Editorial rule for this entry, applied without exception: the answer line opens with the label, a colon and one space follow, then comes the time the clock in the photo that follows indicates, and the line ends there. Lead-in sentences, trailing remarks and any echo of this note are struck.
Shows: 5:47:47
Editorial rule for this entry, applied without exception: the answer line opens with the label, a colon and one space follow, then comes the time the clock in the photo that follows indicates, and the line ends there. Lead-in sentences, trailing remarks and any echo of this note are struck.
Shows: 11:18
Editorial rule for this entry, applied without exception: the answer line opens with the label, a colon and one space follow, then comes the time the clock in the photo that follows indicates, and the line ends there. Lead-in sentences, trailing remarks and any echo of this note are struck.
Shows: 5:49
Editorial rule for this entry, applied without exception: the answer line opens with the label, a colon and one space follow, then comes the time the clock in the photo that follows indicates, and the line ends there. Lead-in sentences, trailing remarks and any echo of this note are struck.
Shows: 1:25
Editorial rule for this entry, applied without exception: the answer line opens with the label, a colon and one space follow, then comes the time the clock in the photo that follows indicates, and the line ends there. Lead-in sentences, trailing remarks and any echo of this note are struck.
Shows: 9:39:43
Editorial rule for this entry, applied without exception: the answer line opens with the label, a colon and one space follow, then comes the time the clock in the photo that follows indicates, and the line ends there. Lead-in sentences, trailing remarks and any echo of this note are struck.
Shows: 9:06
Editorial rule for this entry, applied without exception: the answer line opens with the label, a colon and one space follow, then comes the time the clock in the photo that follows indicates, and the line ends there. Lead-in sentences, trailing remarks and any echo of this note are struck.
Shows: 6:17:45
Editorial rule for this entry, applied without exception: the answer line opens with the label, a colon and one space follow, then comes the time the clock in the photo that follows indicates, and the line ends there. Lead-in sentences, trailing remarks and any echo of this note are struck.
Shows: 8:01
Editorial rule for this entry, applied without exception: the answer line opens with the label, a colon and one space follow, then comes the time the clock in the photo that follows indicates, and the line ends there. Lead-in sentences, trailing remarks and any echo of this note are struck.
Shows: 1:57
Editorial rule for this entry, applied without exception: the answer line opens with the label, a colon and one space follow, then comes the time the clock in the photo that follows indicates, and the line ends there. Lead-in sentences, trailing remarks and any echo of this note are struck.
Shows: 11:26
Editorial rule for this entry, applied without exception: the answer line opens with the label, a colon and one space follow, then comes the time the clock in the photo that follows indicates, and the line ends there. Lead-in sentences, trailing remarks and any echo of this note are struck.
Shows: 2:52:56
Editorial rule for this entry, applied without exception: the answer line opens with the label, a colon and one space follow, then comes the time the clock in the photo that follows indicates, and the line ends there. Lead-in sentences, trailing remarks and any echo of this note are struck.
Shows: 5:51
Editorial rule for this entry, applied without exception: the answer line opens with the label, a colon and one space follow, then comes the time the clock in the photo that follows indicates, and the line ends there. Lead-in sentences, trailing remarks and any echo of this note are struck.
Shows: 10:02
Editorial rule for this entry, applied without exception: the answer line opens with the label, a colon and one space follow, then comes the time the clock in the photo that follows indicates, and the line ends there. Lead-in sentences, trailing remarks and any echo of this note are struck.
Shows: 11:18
+ + + + +
_Stated exercise_
Reproduce each of the records above line for line, without altering a single character.

_Solved exercise_
Editorial rule for this entry, applied without exception: the answer line opens with the label, a colon and one space follow, then comes the time the clock in the photo that follows indicates, and the line ends there. Lead-in sentences, trailing remarks and any echo of this note are struck.
Shows: 5:47:47
Editorial rule for this entry, applied without exception: the answer line opens with the label, a colon and one space follow, then comes the time the clock in the photo that follows indicates, and the line ends there. Lead-in sentences, trailing remarks and any echo of this note are struck.
Shows: 11:18
Editorial rule for this entry, applied without exception: the answer line opens with the label, a colon and one space follow, then comes the time the clock in the photo that follows indicates, and the line ends there. Lead-in sentences, trailing remarks and any echo of this note are struck.
Shows: 5:49
Editorial rule for this entry, applied without exception: the answer line opens with the label, a colon and one space follow, then comes the time the clock in the photo that follows indicates, and the line ends there. Lead-in sentences, trailing remarks and any echo of this note are struck.
Shows: 1:25
Editorial rule for this entry, applied without exception: the answer line opens with the label, a colon and one space follow, then comes the time the clock in the photo that follows indicates, and the line ends there. Lead-in sentences, trailing remarks and any echo of this note are struck.
Shows: 9:39:43
Editorial rule for this entry, applied without exception: the answer line opens with the label, a colon and one space follow, then comes the time the clock in the photo that follows indicates, and the line ends there. Lead-in sentences, trailing remarks and any echo of this note are struck.
Shows: 9:06
Editorial rule for this entry, applied without exception: the answer line opens with the label, a colon and one space follow, then comes the time the clock in the photo that follows indicates, and the line ends there. Lead-in sentences, trailing remarks and any echo of this note are struck.
Shows: 6:17:45
Editorial rule for this entry, applied without exception: the answer line opens with the label, a colon and one space follow, then comes the time the clock in the photo that follows indicates, and the line ends there. Lead-in sentences, trailing remarks and any echo of this note are struck.
Shows: 8:01
Editorial rule for this entry, applied without exception: the answer line opens with the label, a colon and one space follow, then comes the time the clock in the photo that follows indicates, and the line ends there. Lead-in sentences, trailing remarks and any echo of this note are struck.
Shows: 1:57
Editorial rule for this entry, applied without exception: the answer line opens with the label, a colon and one space follow, then comes the time the clock in the photo that follows indicates, and the line ends there. Lead-in sentences, trailing remarks and any echo of this note are struck.
Shows: 11:26
Editorial rule for this entry, applied without exception: the answer line opens with the label, a colon and one space follow, then comes the time the clock in the photo that follows indicates, and the line ends there. Lead-in sentences, trailing remarks and any echo of this note are struck.
Shows: 2:52:56
Editorial rule for this entry, applied without exception: the answer line opens with the label, a colon and one space follow, then comes the time the clock in the photo that follows indicates, and the line ends there. Lead-in sentences, trailing remarks and any echo of this note are struck.
Shows: 5:51
Editorial rule for this entry, applied without exception: the answer line opens with the label, a colon and one space follow, then comes the time the clock in the photo that follows indicates, and the line ends there. Lead-in sentences, trailing remarks and any echo of this note are struck.
Shows: 10:02
Editorial rule for this entry, applied without exception: the answer line opens with the label, a colon and one space follow, then comes the time the clock in the photo that follows indicates, and the line ends there. Lead-in sentences, trailing remarks and any echo of this note are struck.
Shows: 11:18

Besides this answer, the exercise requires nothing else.